The park ranger, Kolbe, and the group of men eventually decided that the friends could move up the hill to a spot near a row of benches, away from the sidewalk. But the park ranger later said that people complained when the homeless men sleep on benches.
Aguillar says that the entire 25 years he’s lived in the United States have been spent in the Mission, around and inside Dolores Park. Mardoqueo has been in the park for 15 years. Santos Zaldivar, 12 years. They say throughout the years they’ve been pushed to all the different areas of the park, and they don’t mind the spot near the benches.
They like the shade cast by the tall palm trees. It goes good with a can – not a bottle – of Budweiser.
“I’m not new here, the problems are new here, but I don’t why these problems started, I don’t know, it wasn’t always like this, I knew this park before,” Aguilar said.
“The problems started when he [Patrick] moved here.” Mardoqueo said.
“The problems are up the hill with the teenagers,” Zaldivar said.
“Those who did the shooting is another problem, I don’t know them. The police accused me of being in the MS-13, but I said I wasn’t MS-13,” said Aguilar, who said he was arrested after the recent shooting.

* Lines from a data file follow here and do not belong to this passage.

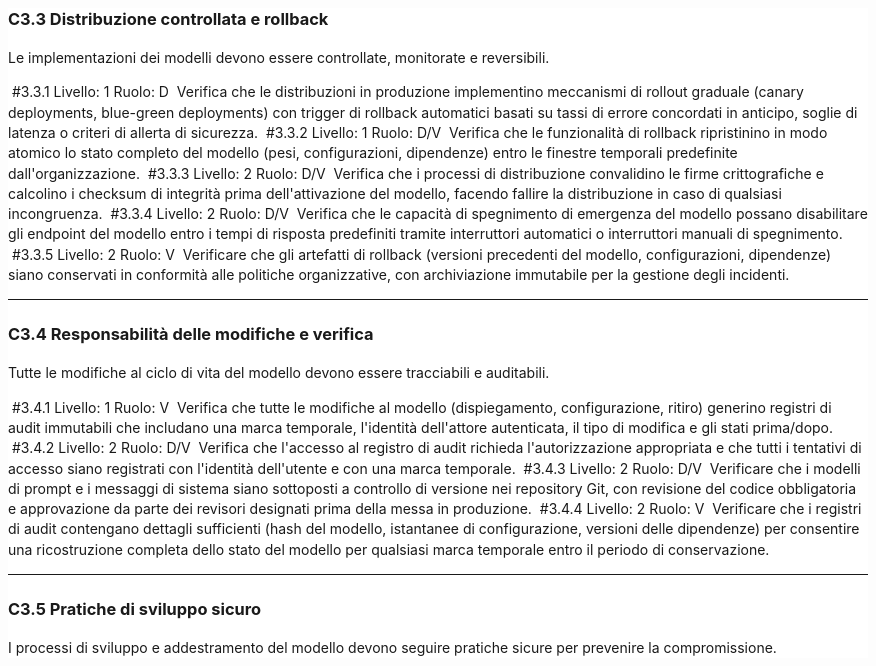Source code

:
### C3.3 Distribuzione controllata e rollback

Le implementazioni dei modelli devono essere controllate, monitorate e reversibili.

 #3.3.1    Livello: 1    Ruolo: D
 Verifica che le distribuzioni in produzione implementino meccanismi di rollout graduale (canary deployments, blue-green deployments) con trigger di rollback automatici basati su tassi di errore concordati in anticipo, soglie di latenza o criteri di allerta di sicurezza.
 #3.3.2    Livello: 1    Ruolo: D/V
 Verifica che le funzionalità di rollback ripristinino in modo atomico lo stato completo del modello (pesi, configurazioni, dipendenze) entro le finestre temporali predefinite dall'organizzazione.
 #3.3.3    Livello: 2    Ruolo: D/V
 Verifica che i processi di distribuzione convalidino le firme crittografiche e calcolino i checksum di integrità prima dell'attivazione del modello, facendo fallire la distribuzione in caso di qualsiasi incongruenza.
 #3.3.4    Livello: 2    Ruolo: D/V
 Verifica che le capacità di spegnimento di emergenza del modello possano disabilitare gli endpoint del modello entro i tempi di risposta predefiniti tramite interruttori automatici o interruttori manuali di spegnimento.
 #3.3.5    Livello: 2    Ruolo: V
 Verificare che gli artefatti di rollback (versioni precedenti del modello, configurazioni, dipendenze) siano conservati in conformità alle politiche organizzative, con archiviazione immutabile per la gestione degli incidenti.

---

### C3.4 Responsabilità delle modifiche e verifica

Tutte le modifiche al ciclo di vita del modello devono essere tracciabili e auditabili.

 #3.4.1    Livello: 1    Ruolo: V
 Verifica che tutte le modifiche al modello (dispiegamento, configurazione, ritiro) generino registri di audit immutabili che includano una marca temporale, l'identità dell'attore autenticata, il tipo di modifica e gli stati prima/dopo.
 #3.4.2    Livello: 2    Ruolo: D/V
 Verifica che l'accesso al registro di audit richieda l'autorizzazione appropriata e che tutti i tentativi di accesso siano registrati con l'identità dell'utente e con una marca temporale.
 #3.4.3    Livello: 2    Ruolo: D/V
 Verificare che i modelli di prompt e i messaggi di sistema siano sottoposti a controllo di versione nei repository Git, con revisione del codice obbligatoria e approvazione da parte dei revisori designati prima della messa in produzione.
 #3.4.4    Livello: 2    Ruolo: V
 Verificare che i registri di audit contengano dettagli sufficienti (hash del modello, istantanee di configurazione, versioni delle dipendenze) per consentire una ricostruzione completa dello stato del modello per qualsiasi marca temporale entro il periodo di conservazione.

---

### C3.5 Pratiche di sviluppo sicuro

I processi di sviluppo e addestramento del modello devono seguire pratiche sicure per prevenire la compromissione.
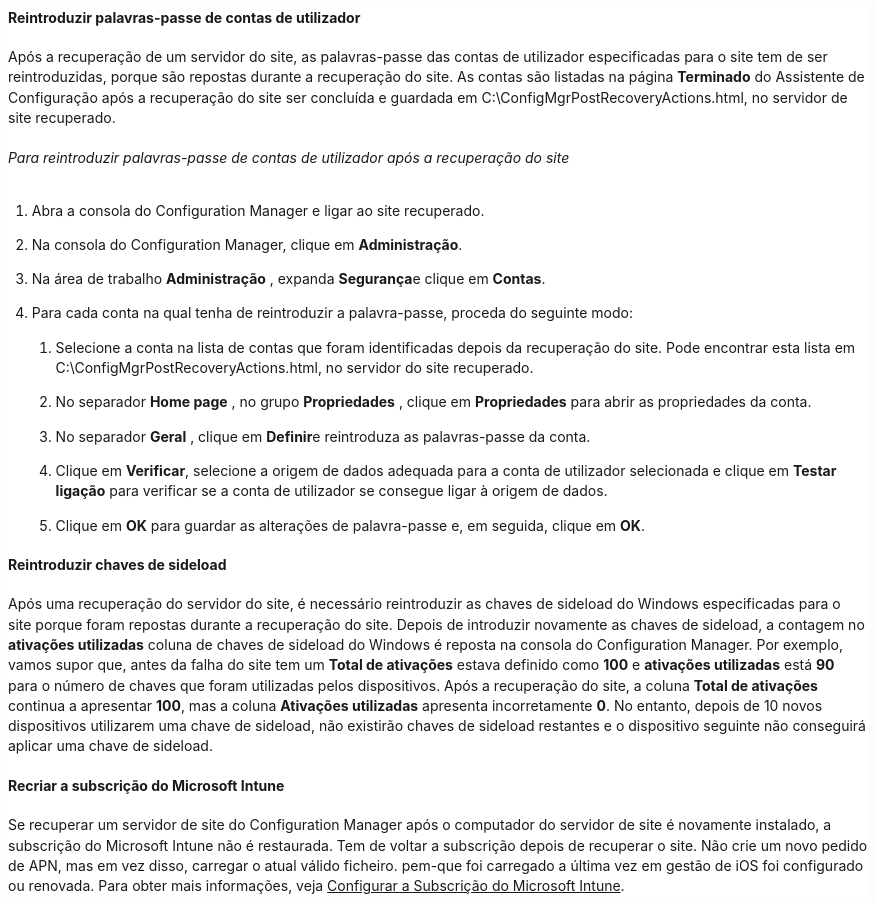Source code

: #### <a name="re-enter-user-account-passwords"></a>Reintroduzir palavras-passe de contas de utilizador  
 Após a recuperação de um servidor do site, as palavras-passe das contas de utilizador especificadas para o site tem de ser reintroduzidas, porque são repostas durante a recuperação do site. As contas são listadas na página **Terminado** do Assistente de Configuração após a recuperação do site ser concluída e guardada em C:\ConfigMgrPostRecoveryActions.html, no servidor de site recuperado.  

###### <a name="to-re-enter-user-account-passwords-after-site-recovery"></a>Para reintroduzir palavras-passe de contas de utilizador após a recuperação do site  

1.  Abra a consola do Configuration Manager e ligar ao site recuperado.  

2.  Na consola do Configuration Manager, clique em **Administração**.  

3.  Na área de trabalho **Administração** , expanda **Segurança**e clique em **Contas**.  

4.  Para cada conta na qual tenha de reintroduzir a palavra-passe, proceda do seguinte modo:  

    1.  Selecione a conta na lista de contas que foram identificadas depois da recuperação do site. Pode encontrar esta lista em C:\ConfigMgrPostRecoveryActions.html, no servidor do site recuperado.  

    2.  No separador **Home page** , no grupo **Propriedades** , clique em **Propriedades** para abrir as propriedades da conta.  

    3.  No separador **Geral** , clique em **Definir**e reintroduza as palavras-passe da conta.  

    4.  Clique em **Verificar**, selecione a origem de dados adequada para a conta de utilizador selecionada e clique em **Testar ligação** para verificar se a conta de utilizador se consegue ligar à origem de dados.  

    5.  Clique em **OK** para guardar as alterações de palavra-passe e, em seguida, clique em **OK**.  

#### <a name="re-enter-sideloading-keys"></a>Reintroduzir chaves de sideload  
 Após uma recuperação do servidor do site, é necessário reintroduzir as chaves de sideload do Windows especificadas para o site porque foram repostas durante a recuperação do site. Depois de introduzir novamente as chaves de sideload, a contagem no **ativações utilizadas** coluna de chaves de sideload do Windows é reposta na consola do Configuration Manager. Por exemplo, vamos supor que, antes da falha do site tem um **Total de ativações** estava definido como **100** e **ativações utilizadas** está **90** para o número de chaves que foram utilizadas pelos dispositivos. Após a recuperação do site, a coluna **Total de ativações** continua a apresentar **100**, mas a coluna **Ativações utilizadas** apresenta incorretamente **0**. No entanto, depois de 10 novos dispositivos utilizarem uma chave de sideload, não existirão chaves de sideload restantes e o dispositivo seguinte não conseguirá aplicar uma chave de sideload.  

#### <a name="recreate-the-microsoft-intune-subscription"></a>Recriar a subscrição do Microsoft Intune  
 Se recuperar um servidor de site do Configuration Manager após o computador do servidor de site é novamente instalado, a subscrição do Microsoft Intune não é restaurada. Tem de voltar a subscrição depois de recuperar o site.  Não crie um novo pedido de APN, mas em vez disso, carregar o atual válido ficheiro. pem-que foi carregado a última vez em gestão de iOS foi configurado ou renovada. Para obter mais informações, veja [Configurar a Subscrição do Microsoft Intune](/sccm/mdm/deploy-use/configure-intune-subscription).  
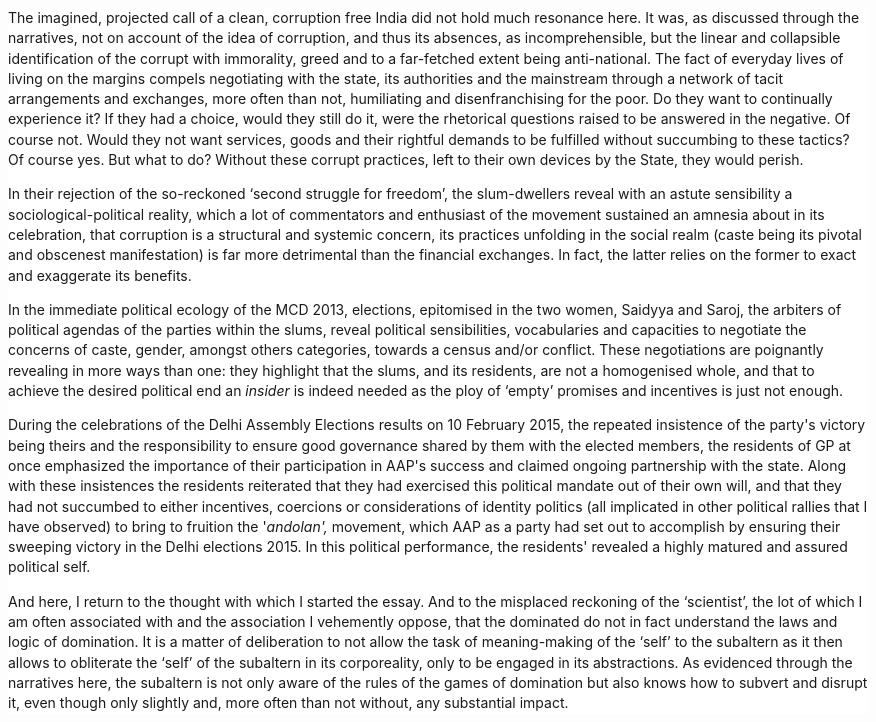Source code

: The imagined, projected call of a clean, corruption free India did not
hold much resonance here. It was, as discussed through the narratives,
not on account of the idea of corruption, and thus its absences, as
incomprehensible, but the linear and collapsible identification of the
corrupt with immorality, greed and to a far-fetched extent being
anti-national. The fact of everyday lives of living on the margins
compels negotiating with the state, its authorities and the mainstream
through a network of tacit arrangements and exchanges, more often than
not, humiliating and disenfranchising for the poor. Do they want to
continually experience it? If they had a choice, would they still do it,
were the rhetorical questions raised to be answered in the negative. Of
course not. Would they not want services, goods and their rightful
demands to be fulfilled without succumbing to these tactics? Of course
yes. But what to do? Without these corrupt practices, left to their own
devices by the State, they would perish.

In their rejection of the so-reckoned ‘second struggle for freedom’, the
slum-dwellers reveal with an astute sensibility a sociological-political
reality, which a lot of commentators and enthusiast of the movement
sustained an amnesia about in its celebration, that corruption is a
structural and systemic concern, its practices unfolding in the social
realm (caste being its pivotal and obscenest manifestation) is far more
detrimental than the financial exchanges. In fact, the latter relies on
the former to exact and exaggerate its benefits.

In the immediate political ecology of the MCD 2013, elections,
epitomised in the two women, Saidyya and Saroj, the arbiters of
political agendas of the parties within the slums, reveal political
sensibilities, vocabularies and capacities to negotiate the concerns of
caste, gender, amongst others categories, towards a census and/or
conflict. These negotiations are poignantly revealing in more ways than
one: they highlight that the slums, and its residents, are not a
homogenised whole, and that to achieve the desired political end an
*insider* is indeed needed as the ploy of ‘empty’ promises and
incentives is just not enough.

During the celebrations of the Delhi Assembly Elections results on 10
February 2015, the repeated insistence of the party's victory being
theirs and the responsibility to ensure good governance shared by them
with the elected members, the residents of GP at once emphasized the
importance of their participation in AAP's success and claimed ongoing
partnership with the state. Along with these insistences the residents
reiterated that they had exercised this political mandate out of their
own will, and that they had not succumbed to either incentives,
coercions or considerations of identity politics (all implicated in
other political rallies that I have observed) to bring to fruition the
'*andolan',* movement, which AAP as a party had set out to accomplish by
ensuring their sweeping victory in the Delhi elections 2015. In this
political performance, the residents' revealed a highly matured and
assured political self.

And here, I return to the thought with which I started the essay. And to
the misplaced reckoning of the ‘scientist’, the lot of which I am often
associated with and the association I vehemently oppose, that the
dominated do not in fact understand the laws and logic of domination. It
is a matter of deliberation to not allow the task of meaning-making of
the ‘self’ to the subaltern as it then allows to obliterate the ‘self’
of the subaltern in its corporeality, only to be engaged in its
abstractions. As evidenced through the narratives here, the subaltern is
not only aware of the rules of the games of domination but also knows
how to subvert and disrupt it, even though only slightly and, more often
than not without, any substantial impact.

“I don’t own a gun,” he joked.
“[Pointing at his feet] right now I have my work boots on because I’m coming home from work, right now I’m just relaxing with these guys, to laugh, listen to music, ”Mardoqueo said.
“Even some of the young girls come and dance with us,” Zaldivar said. The men shared a laugh.
“I work in construction, I come here to relax a little bit,” Cruz said. “All these people come here to relax a little bit.”
As Aguilar said earlier, “We’re not looking for any fight here.”
Does “native Spanish speaker” imply “unable to speak English?” It’s an odd descriptor for someone in a predominantly English-speaking nation.
I don’t know, this seems like a good-enough description for a story that revolves around the frustrations of not having a shared language. The homeless guys speak Spanish but little English. The Dolores Park Ambassadors — “empowering all stakeholders of Dolores Park (neighbors, visitors, dog walkers, concerned citizens, etc) to take an active role in making Dolores Park a clean and safe environment for everyone” — appear to speak English and little Spanish.